A pós-verdade não é apenas uma prática que se desenvolve no campo da política. É feita também, de forma perigosa e arbitrária, no âmbito da publicidade e no campo empresarial A comunicação de grandes empresas – especialmente dos setores estratégicos como o da energia e o financeiro – deve rever seus protocolos de atuação: sua comunicação não deve consistir apenas – quiçá, principalmente – em transmitir conhecimentos, mas em desarmar mentiras, versões alternativas, rumores e, em algumas ocasiões, falsidades abertas. A política e os negócios perderam – na realidade, toda a sociedade perdeu – um mecanismo de defesa diante da pós-verdade: a intermediação jornalística. Algumas reflexões mais atentas a respeito disso foram elaboradas por Katharine Viner, e publicada no The Guardian, em 12 de julho de 2016, com o título “O que é a verdade? Reflexões sobre o estado do atual jornalismo“. Esta ensaísta afirma que a transição do papel para os meios digitais nunca foi apenas uma questão tecnológica. E explica: foi essencialmente uma questão da perda da deontologia profissional, da desistência do relato da verdade, da aceitação da mentira e dos rumores no circuito informativo. A tecnologia, com o arrasamento da intermediação jornalística, desmoralizou o relato jornalístico, fulminando os atributos que asseguravam um papel social de controle e fidelidade da verdade.
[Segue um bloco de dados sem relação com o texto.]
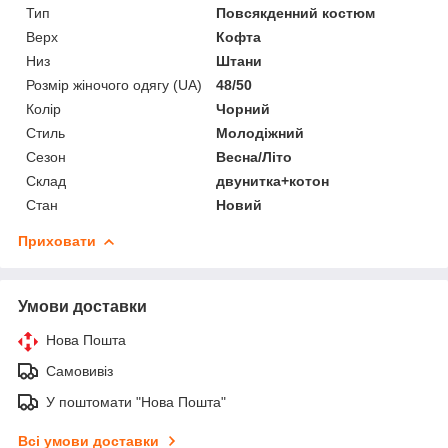
Тип
Повсякденний костюм
Верх
Кофта
Низ
Штани
Розмір жіночого одягу (UA)
48/50
Колір
Чорний
Стиль
Молодіжний
Сезон
Весна/Літо
Склад
двунитка+котон
Стан
Новий
Приховати
Умови доставки
Нова Пошта
Самовивіз
У поштомати "Нова Пошта"
Всі умови доставки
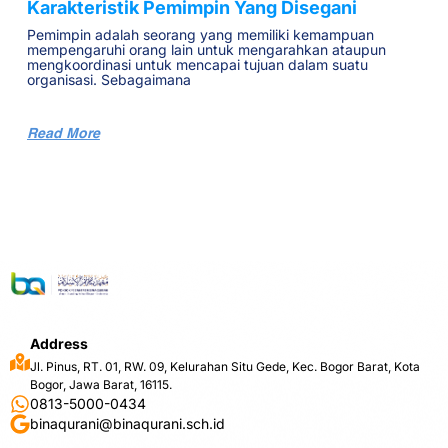
Karakteristik Pemimpin Yang Disegani
Pemimpin adalah seorang yang memiliki kemampuan
mempengaruhi orang lain untuk mengarahkan ataupun
mengkoordinasi untuk mencapai tujuan dalam suatu
organisasi. Sebagaimana
Read More
Address
Jl. Pinus, RT. 01, RW. 09, Kelurahan Situ Gede, Kec. Bogor Barat, Kota
Bogor, Jawa Barat, 16115.
0813-5000-0434
binaqurani@binaqurani.sch.id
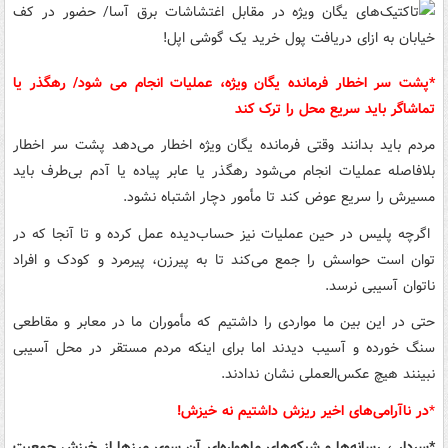
*پشت سر اخطار فرمانده یگان ویژه، عملیات انجام می شود/ رهگذر یا
تماشاگر باید سریع محل را ترک کند
مردم باید بدانند وقتی فرمانده یگان ویژه اخطار می‌دهد پشت سر اخطار
بلافاصله عملیات انجام می‌شود رهگذر یا عابر پیاده یا آدم بی‌طرف باید
مسیرش را سریع عوض کند تا مأ‌مور دچار اشتباه نشود.
اگرچه پلیس در حین عملیات نیز حساب‌دیده عمل کرده و تا آنجا که در
توان است حواسش را جمع می‌کند تا به پیرزن، پیرمرد و کودک و افراد
ناتوان آسیبی نرسد.
حتی در این بین ما مواردی را داشتیم که مأموران ما در معابر و مقاطعی
سنگ خورده و آسیب دیدند اما برای اینکه مردم مستقر در محل آسیبی
نبینند هیچ عکس‌العملی نشان ندادند.
*
در ناآرامی‌های اخیر ریزش داشتیم نه خیزش!
*سردار ، رسانه‌ها و شبکه‌های ماهواره‌ای آن سوی مرزها از خیزش جمعیت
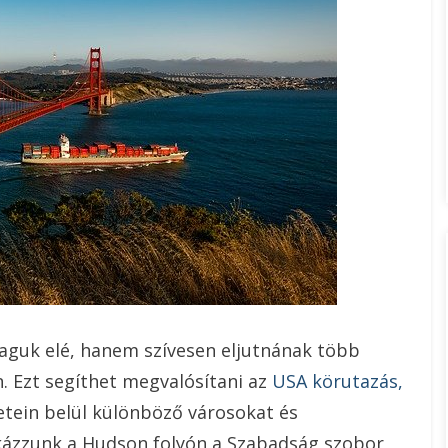
aguk elé, hanem szívesen eljutnának több
n. Ezt segíthet megvalósítani az
USA körutazás,
tein belül különböző városokat és
kázzunk a Hudson folyón a Szabadság szobor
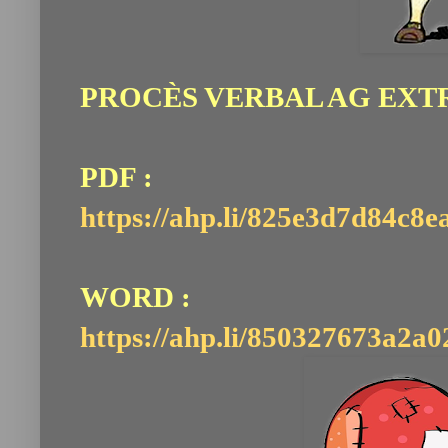
PROCÈS VERBAL AG EXTRA
PDF :
https://ahp.li/825e3d7d84c8e
WORD :
https://ahp.li/850327673a2a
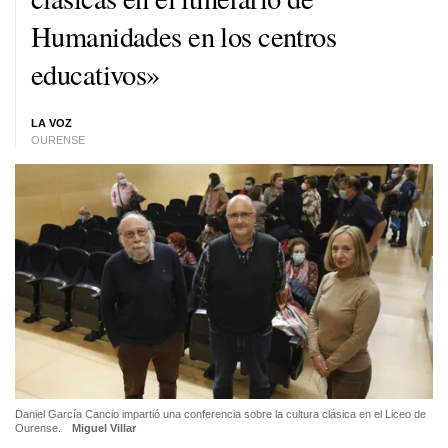
Humanidades en los centros
educativos»
LA VOZ
OURENSE
Daniel García Cancio impartió una conferencia sobre la cultura clásica en el Liceo de
Ourense.
Miguel Villar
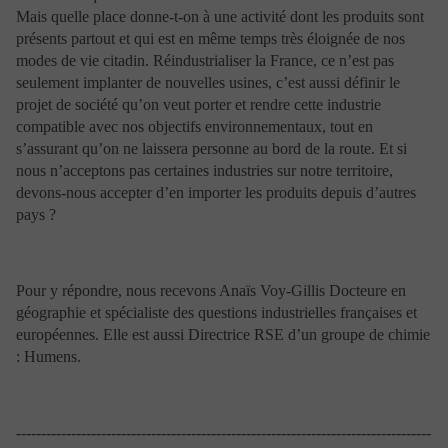
d’instruments financiers ou tout autre produit de gestion
Mais quelle place donne-t-on à une activité dont les produits sont
ou d’investissement.
présents partout et qui est en même temps très éloignée de nos
Les informations figurant sur le site de Portzamparc
modes de vie citadin. Réindustrialiser la France, ce n’est pas
Gestion sont données à titre indicatif. Elles ne
seulement implanter de nouvelles usines, c’est aussi définir le
constituent donc en aucun cas un conseil de placement,
d’ordre juridique, fiscal ou autre, et ne peuvent pas
projet de société qu’on veut porter et rendre cette industrie
davantage être considérées comme le fondement d’une
compatible avec nos objectifs environnementaux, tout en
décision d’investissement ou d’une autre décision.
s’assurant qu’on ne laissera personne au bord de la route. Et si
Toute décision d’investissement doit reposer sur un
nous n’acceptons pas certaines industries sur notre territoire,
conseil pertinent, spécifique et professionnel.
devons-nous accepter d’en importer les produits depuis d’autres
Il appartient à toute personne intéressée de vérifier les
pays ?
informations mises à disposition et d’en faire un usage
approprié. Portzamparc Gestion décline toute
responsabilité sur l’utilisation qui sera faite des
informations fournies sur le site. Toute personne
Pour y répondre, nous recevons Anaïs Voy-Gillis Docteure en
désireuse de se procurer un des services ou produits
présentés sur le site Internet est priée de contacter
géographie et spécialiste des questions industrielles françaises et
Portzamparc Gestion, afin de s’informer de la
européennes. Elle est aussi Directrice RSE d’un groupe de chimie
disponibilité du service ou produit en question ainsi que
: Humens.
des conditions contractuelles et des tarifs qui lui sont
applicables.
Si vous souhaitez investir, rapprochez-vous également
de votre conseiller qui vous aidera à évaluer si les
-----------------------------------------------------------------------------------
produits sont adaptés à vos besoins et objectifs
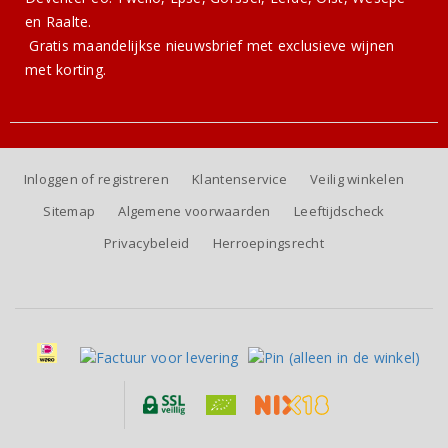
en Raalte.
Gratis
maandelijkse nieuwsbrief
met exclusieve wijnen
met korting.
Inloggen of registreren
Klantenservice
Veilig winkelen
Sitemap
Algemene voorwaarden
Leeftijdscheck
Privacybeleid
Herroepingsrecht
A pós-verdade não é apenas uma prática que se desenvolve no campo da política. É feita também, de forma perigosa e arbitrária, no âmbito da publicidade e no campo empresarial.
A nova comunicação e o novo jornalismo devem concentrar-se, de agora em diante, não tanto em contar – isto já o fazem os cidadãos, por conta própria, por meio do enorme cardápio de tecnologias digitais à sua disposição – mas em verificar, em realizar o fact-checking de maneira sistemática, por meio de muitas plataformas que já existem (dezenas nos Estados Unidos). Borja Echevarría recorda que uma das mais recentes pesquisas da Gallup aponta para uma cifra surpreendente sobre os mass media: apenas 32% dos entrevistados mantêm sua confiança nestes. A única maneira de conceber o jornalismo e a comunicação corporativa consiste em fazer uso da verificação dos dados, das teses dos discursos e da proatividade informativa para detectar as falsidades e destruí-las, destituindo as inverdades de qualquer reputação. Ou seja, o jornalismo, por um lado, e a comunicação deontológica, por outro, devem voltar a resgatar o relato verossímil, conter o sentimentalismo, apaziguar e moldar os piores instintos e proclamar a superioridade da inteligência sobre a visceralidade. Este é o fact-checking.